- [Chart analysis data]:
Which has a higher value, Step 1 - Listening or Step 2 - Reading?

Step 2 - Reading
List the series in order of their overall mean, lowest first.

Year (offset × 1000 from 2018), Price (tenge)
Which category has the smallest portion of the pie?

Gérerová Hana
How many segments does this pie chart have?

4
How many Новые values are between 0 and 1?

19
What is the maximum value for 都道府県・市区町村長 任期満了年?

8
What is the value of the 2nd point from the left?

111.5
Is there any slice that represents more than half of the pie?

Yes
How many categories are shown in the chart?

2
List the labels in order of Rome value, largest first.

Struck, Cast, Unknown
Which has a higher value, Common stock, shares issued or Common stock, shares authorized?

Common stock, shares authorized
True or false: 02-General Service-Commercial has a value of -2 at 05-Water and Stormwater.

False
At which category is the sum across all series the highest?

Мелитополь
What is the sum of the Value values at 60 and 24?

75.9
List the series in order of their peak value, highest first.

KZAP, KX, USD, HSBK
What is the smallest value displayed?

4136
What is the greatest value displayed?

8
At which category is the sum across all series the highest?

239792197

- [About this exercise]: Put the part of the data that starts with the line containing "Year (offset × 1000 from 2018), Price (tenge)" and ends with the line containing "Is there any" into a Markdown table, including both of those lines. Use the columns Row and Line, number the rows, and skip blank lines.

- [Task solution]:
| Row | Line |
|---|---|
| 1 | Year (offset × 1000 from 2018), Price (tenge) |
| 2 | Which category has the smallest portion of the pie? |
| 3 | Gérerová Hana |
| 4 | How many segments does this pie chart have? |
| 5 | 4 |
| 6 | How many Новые values are between 0 and 1? |
| 7 | 19 |
| 8 | What is the maximum value for 都道府県・市区町村長 任期満了年? |
| 9 | 8 |
| 10 | What is the value of the 2nd point from the left? |
| 11 | 111.5 |
| 12 | Is there any slice that represents more than half of the pie? |